Australia would spend “what it needs to spend” to seek a solution to the mystery of what happened to the plane and its 239 passengers and crew that disappeared more than three weeks ago, he said.
Abbott named former military chief retired Air Chief Marshal Angus Houston to head a new joint agency in Perth to coordinate the search currently focused on an area 1,850 kilometres west of the continent.
Malaysia will continue to hold primary responsibility for the recovery operation and the investigation into why the plane made a radical change of course toward the Indian Ocean while flying from Kuala Lumpur to Beijing on March 8.
Ten aircraft from Australia, Malaysia, Japan, China, South Korea, New Zealand and the United States and 10 ships are engaged in a search area roughly the size of Poland.
An Australian navy ship is expected to leave Perth on Monday with a special US device that can be towed behind the ship to locate any signal from the plane’s flight data and voice recorders.

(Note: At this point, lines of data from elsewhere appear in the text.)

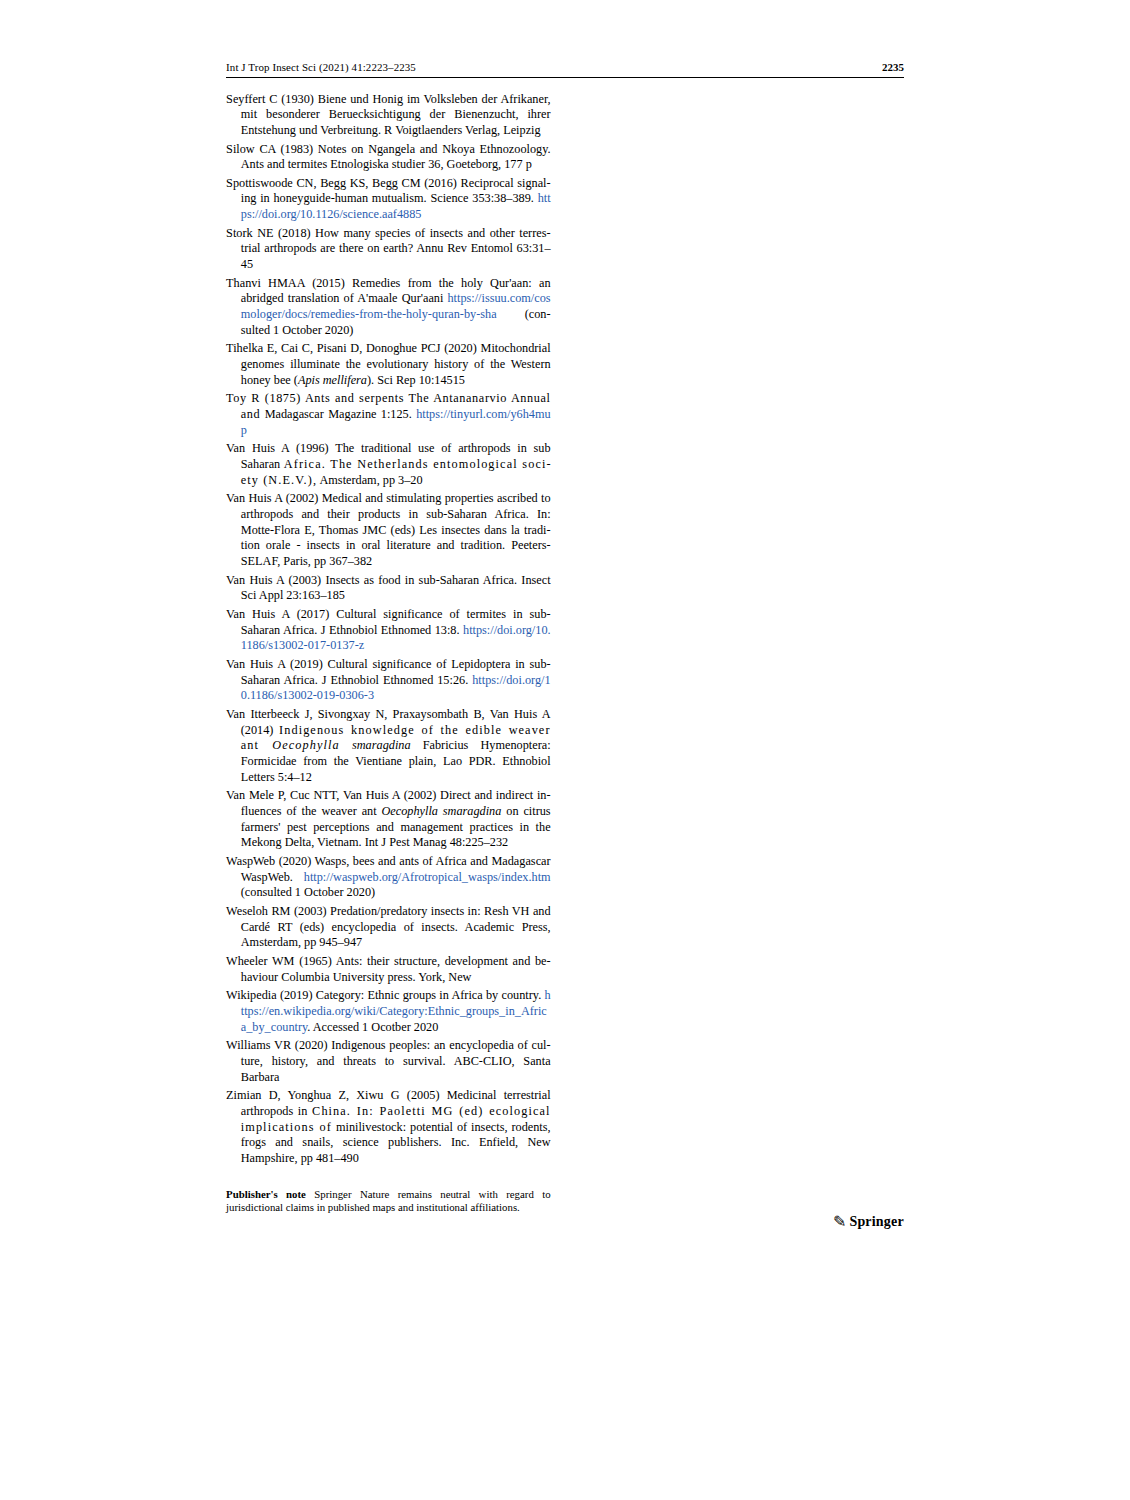Int J Trop Insect Sci (2021) 41:2223–2235 2235
Seyffert C (1930) Biene und Honig im Volksleben der Afrikaner, mit besonderer Beruecksichtigung der Bienenzucht, ihrer Entstehung und Verbreitung. R Voigtlaenders Verlag, Leipzig
Silow CA (1983) Notes on Ngangela and Nkoya Ethnozoology. Ants and termites Etnologiska studier 36, Goeteborg, 177 p
Spottiswoode CN, Begg KS, Begg CM (2016) Reciprocal signaling in honeyguide-human mutualism. Science 353:38–389. https://doi.org/10.1126/science.aaf4885
Stork NE (2018) How many species of insects and other terrestrial arthropods are there on earth? Annu Rev Entomol 63:31–45
Thanvi HMAA (2015) Remedies from the holy Qur'aan: an abridged translation of A'maale Qur'aani https://issuu.com/cosmologer/docs/remedies-from-the-holy-quran-by-sha (consulted 1 October 2020)
Tihelka E, Cai C, Pisani D, Donoghue PCJ (2020) Mitochondrial genomes illuminate the evolutionary history of the Western honey bee (Apis mellifera). Sci Rep 10:14515
Toy R (1875) Ants and serpents The Antananarvio Annual and Madagascar Magazine 1:125. https://tinyurl.com/y6h4mup
Van Huis A (1996) The traditional use of arthropods in sub Saharan Africa. The Netherlands entomological society (N.E.V.), Amsterdam, pp 3–20
Van Huis A (2002) Medical and stimulating properties ascribed to arthropods and their products in sub-Saharan Africa. In: Motte-Flora E, Thomas JMC (eds) Les insectes dans la tradition orale - insects in oral literature and tradition. Peeters-SELAF, Paris, pp 367–382
Van Huis A (2003) Insects as food in sub-Saharan Africa. Insect Sci Appl 23:163–185
Van Huis A (2017) Cultural significance of termites in sub-Saharan Africa. J Ethnobiol Ethnomed 13:8. https://doi.org/10.1186/s13002-017-0137-z
Van Huis A (2019) Cultural significance of Lepidoptera in sub-Saharan Africa. J Ethnobiol Ethnomed 15:26. https://doi.org/10.1186/s13002-019-0306-3
Van Itterbeeck J, Sivongxay N, Praxaysombath B, Van Huis A (2014) Indigenous knowledge of the edible weaver ant Oecophylla smaragdina Fabricius Hymenoptera: Formicidae from the Vientiane plain, Lao PDR. Ethnobiol Letters 5:4–12
Van Mele P, Cuc NTT, Van Huis A (2002) Direct and indirect influences of the weaver ant Oecophylla smaragdina on citrus farmers' pest perceptions and management practices in the Mekong Delta, Vietnam. Int J Pest Manag 48:225–232
WaspWeb (2020) Wasps, bees and ants of Africa and Madagascar WaspWeb. http://waspweb.org/Afrotropical_wasps/index.htm (consulted 1 October 2020)
Weseloh RM (2003) Predation/predatory insects in: Resh VH and Cardé RT (eds) encyclopedia of insects. Academic Press, Amsterdam, pp 945–947
Wheeler WM (1965) Ants: their structure, development and behaviour Columbia University press. York, New
Wikipedia (2019) Category: Ethnic groups in Africa by country. https://en.wikipedia.org/wiki/Category:Ethnic_groups_in_Africa_by_country. Accessed 1 Ocotber 2020
Williams VR (2020) Indigenous peoples: an encyclopedia of culture, history, and threats to survival. ABC-CLIO, Santa Barbara
Zimian D, Yonghua Z, Xiwu G (2005) Medicinal terrestrial arthropods in China. In: Paoletti MG (ed) ecological implications of minilivestock: potential of insects, rodents, frogs and snails, science publishers. Inc. Enfield, New Hampshire, pp 481–490
Publisher's note Springer Nature remains neutral with regard to jurisdictional claims in published maps and institutional affiliations.
✎Springer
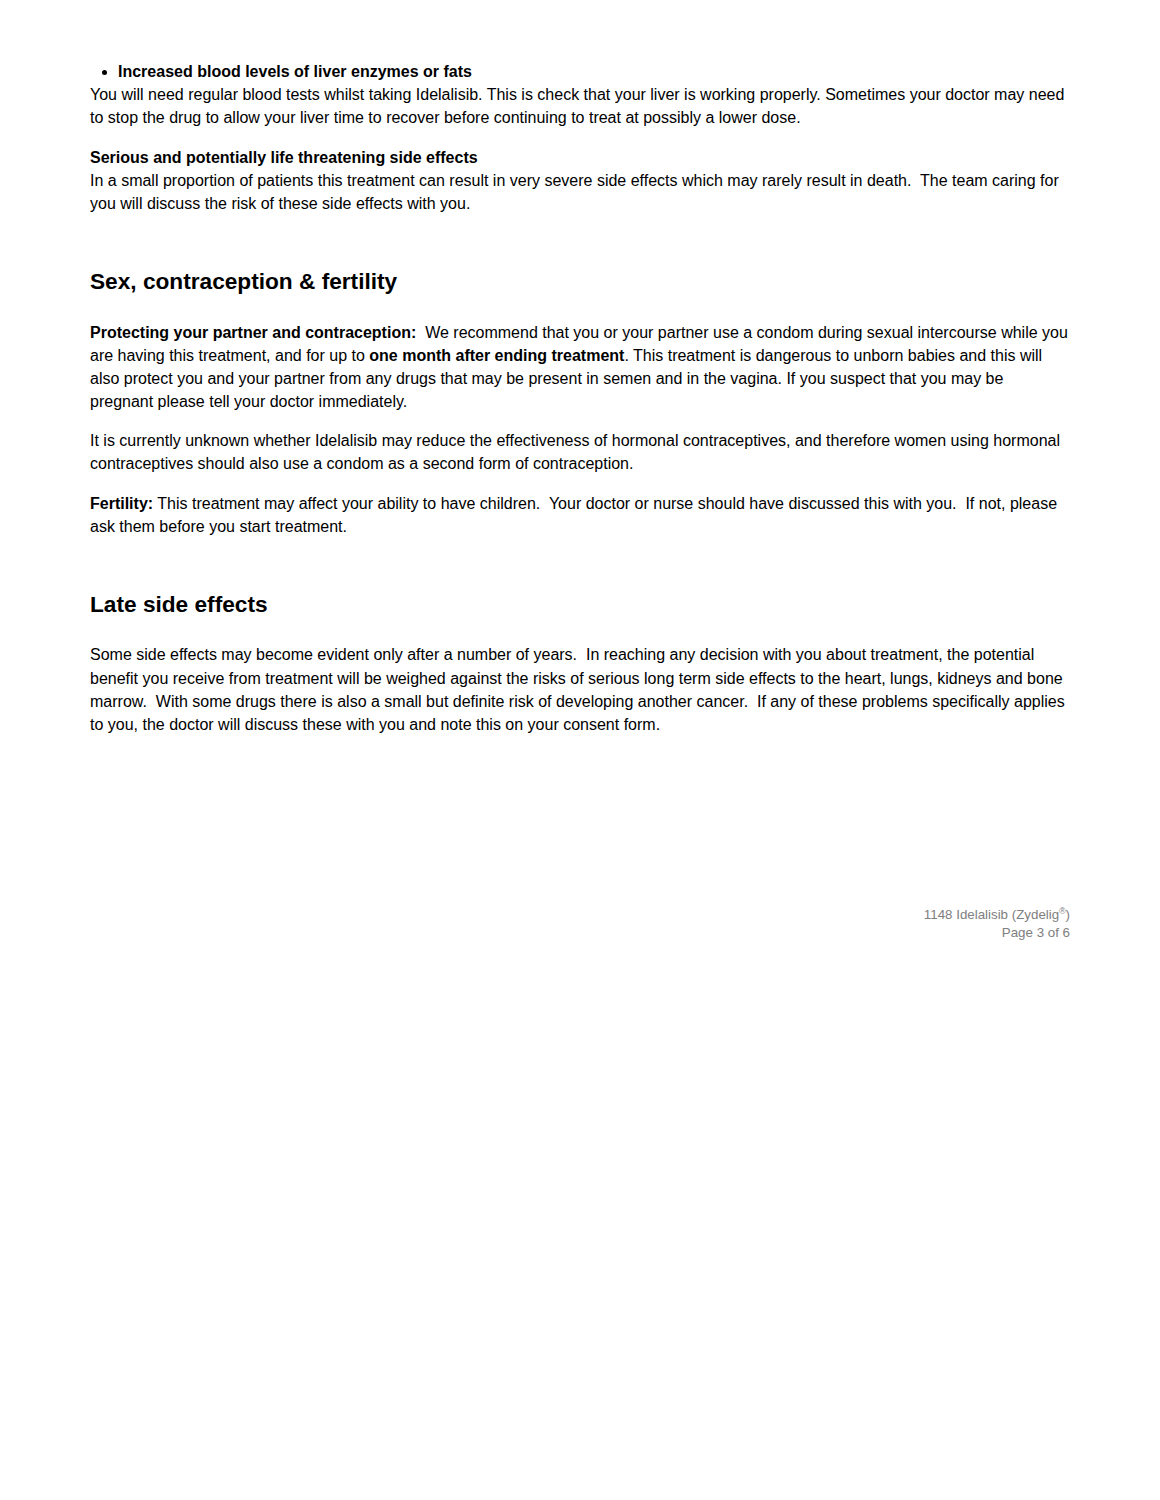Increased blood levels of liver enzymes or fats
You will need regular blood tests whilst taking Idelalisib. This is check that your liver is working properly. Sometimes your doctor may need to stop the drug to allow your liver time to recover before continuing to treat at possibly a lower dose.
Serious and potentially life threatening side effects
In a small proportion of patients this treatment can result in very severe side effects which may rarely result in death. The team caring for you will discuss the risk of these side effects with you.
Sex, contraception & fertility
Protecting your partner and contraception: We recommend that you or your partner use a condom during sexual intercourse while you are having this treatment, and for up to one month after ending treatment. This treatment is dangerous to unborn babies and this will also protect you and your partner from any drugs that may be present in semen and in the vagina. If you suspect that you may be pregnant please tell your doctor immediately.
It is currently unknown whether Idelalisib may reduce the effectiveness of hormonal contraceptives, and therefore women using hormonal contraceptives should also use a condom as a second form of contraception.
Fertility: This treatment may affect your ability to have children. Your doctor or nurse should have discussed this with you. If not, please ask them before you start treatment.
Late side effects
Some side effects may become evident only after a number of years. In reaching any decision with you about treatment, the potential benefit you receive from treatment will be weighed against the risks of serious long term side effects to the heart, lungs, kidneys and bone marrow. With some drugs there is also a small but definite risk of developing another cancer. If any of these problems specifically applies to you, the doctor will discuss these with you and note this on your consent form.
1148 Idelalisib (Zydelig®)
Page 3 of 6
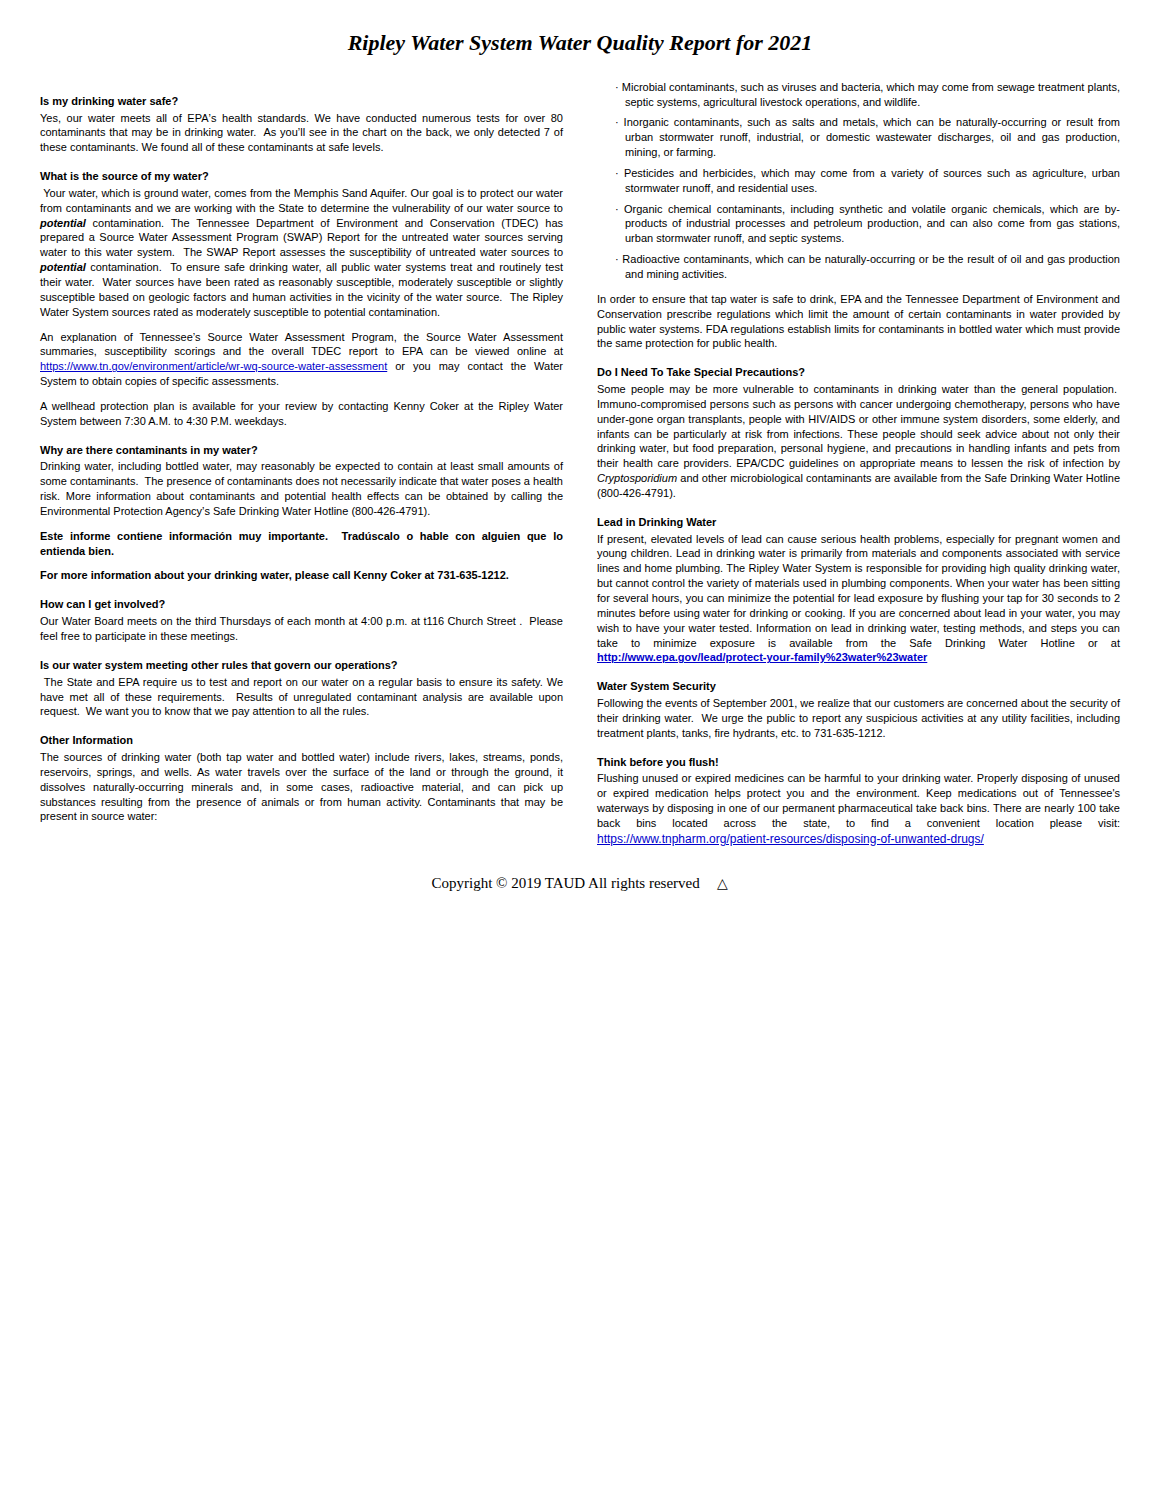Ripley Water System Water Quality Report for 2021
Is my drinking water safe?
Yes, our water meets all of EPAʼs health standards. We have conducted numerous tests for over 80 contaminants that may be in drinking water. As youʼll see in the chart on the back, we only detected 7 of these contaminants. We found all of these contaminants at safe levels.
What is the source of my water?
Your water, which is ground water, comes from the Memphis Sand Aquifer. Our goal is to protect our water from contaminants and we are working with the State to determine the vulnerability of our water source to potential contamination. The Tennessee Department of Environment and Conservation (TDEC) has prepared a Source Water Assessment Program (SWAP) Report for the untreated water sources serving water to this water system. The SWAP Report assesses the susceptibility of untreated water sources to potential contamination. To ensure safe drinking water, all public water systems treat and routinely test their water. Water sources have been rated as reasonably susceptible, moderately susceptible or slightly susceptible based on geologic factors and human activities in the vicinity of the water source. The Ripley Water System sources rated as moderately susceptible to potential contamination.
An explanation of Tennessee’s Source Water Assessment Program, the Source Water Assessment summaries, susceptibility scorings and the overall TDEC report to EPA can be viewed online at https://www.tn.gov/environment/article/wr-wq-source-water-assessment or you may contact the Water System to obtain copies of specific assessments.
A wellhead protection plan is available for your review by contacting Kenny Coker at the Ripley Water System between 7:30 A.M. to 4:30 P.M. weekdays.
Why are there contaminants in my water?
Drinking water, including bottled water, may reasonably be expected to contain at least small amounts of some contaminants. The presence of contaminants does not necessarily indicate that water poses a health risk. More information about contaminants and potential health effects can be obtained by calling the Environmental Protection Agencyʼs Safe Drinking Water Hotline (800-426-4791).
Este informe contiene información muy importante. Tradúscalo o hable con alguien que lo entienda bien.
For more information about your drinking water, please call Kenny Coker at 731-635-1212.
How can I get involved?
Our Water Board meets on the third Thursdays of each month at 4:00 p.m. at t116 Church Street . Please feel free to participate in these meetings.
Is our water system meeting other rules that govern our operations?
The State and EPA require us to test and report on our water on a regular basis to ensure its safety. We have met all of these requirements. Results of unregulated contaminant analysis are available upon request. We want you to know that we pay attention to all the rules.
Other Information
The sources of drinking water (both tap water and bottled water) include rivers, lakes, streams, ponds, reservoirs, springs, and wells. As water travels over the surface of the land or through the ground, it dissolves naturally-occurring minerals and, in some cases, radioactive material, and can pick up substances resulting from the presence of animals or from human activity. Contaminants that may be present in source water:
Microbial contaminants, such as viruses and bacteria, which may come from sewage treatment plants, septic systems, agricultural livestock operations, and wildlife.
Inorganic contaminants, such as salts and metals, which can be naturally-occurring or result from urban stormwater runoff, industrial, or domestic wastewater discharges, oil and gas production, mining, or farming.
Pesticides and herbicides, which may come from a variety of sources such as agriculture, urban stormwater runoff, and residential uses.
Organic chemical contaminants, including synthetic and volatile organic chemicals, which are by-products of industrial processes and petroleum production, and can also come from gas stations, urban stormwater runoff, and septic systems.
Radioactive contaminants, which can be naturally-occurring or be the result of oil and gas production and mining activities.
In order to ensure that tap water is safe to drink, EPA and the Tennessee Department of Environment and Conservation prescribe regulations which limit the amount of certain contaminants in water provided by public water systems. FDA regulations establish limits for contaminants in bottled water which must provide the same protection for public health.
Do I Need To Take Special Precautions?
Some people may be more vulnerable to contaminants in drinking water than the general population. Immuno-compromised persons such as persons with cancer undergoing chemotherapy, persons who have under-gone organ transplants, people with HIV/AIDS or other immune system disorders, some elderly, and infants can be particularly at risk from infections. These people should seek advice about not only their drinking water, but food preparation, personal hygiene, and precautions in handling infants and pets from their health care providers. EPA/CDC guidelines on appropriate means to lessen the risk of infection by Cryptosporidium and other microbiological contaminants are available from the Safe Drinking Water Hotline (800-426-4791).
Lead in Drinking Water
If present, elevated levels of lead can cause serious health problems, especially for pregnant women and young children. Lead in drinking water is primarily from materials and components associated with service lines and home plumbing. The Ripley Water System is responsible for providing high quality drinking water, but cannot control the variety of materials used in plumbing components. When your water has been sitting for several hours, you can minimize the potential for lead exposure by flushing your tap for 30 seconds to 2 minutes before using water for drinking or cooking. If you are concerned about lead in your water, you may wish to have your water tested. Information on lead in drinking water, testing methods, and steps you can take to minimize exposure is available from the Safe Drinking Water Hotline or at http://www.epa.gov/lead/protect-your-family%23water%23water
Water System Security
Following the events of September 2001, we realize that our customers are concerned about the security of their drinking water. We urge the public to report any suspicious activities at any utility facilities, including treatment plants, tanks, fire hydrants, etc. to 731-635-1212.
Think before you flush!
Flushing unused or expired medicines can be harmful to your drinking water. Properly disposing of unused or expired medication helps protect you and the environment. Keep medications out of Tennessee's waterways by disposing in one of our permanent pharmaceutical take back bins. There are nearly 100 take back bins located across the state, to find a convenient location please visit: https://www.tnpharm.org/patient-resources/disposing-of-unwanted-drugs/
Copyright © 2019 TAUD All rights reserved △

If they do locate the signal an unmanned underwater drone can be lowered to try to find the instruments which could shed light on the mystery.
US Navy Captain Mark Matthews said the battery-powered electronic signal emitter on the plane’s “black boxes” could last up to 15 days beyond its 30-day minimum life.
The locator can detect the signal to a depth of 6 kilometres. The ship tows the equipment at just 5 knots, so finding a potential crash site soon is vital.
“We don’t have a defined search area yet. We have our challenges in front of us,” Matthews said.
The Australian Maritime Safety Authority said objects scooped from the sea om Saturday in the search area by Chinese and Australian ships had turned out to be fishing gear and rubbish.
Nothing has been found so far to confirm the search area is where the plane went down. It was chosen from calculations about last known recorded positions of the airplane as it headed south into the Indian Ocean.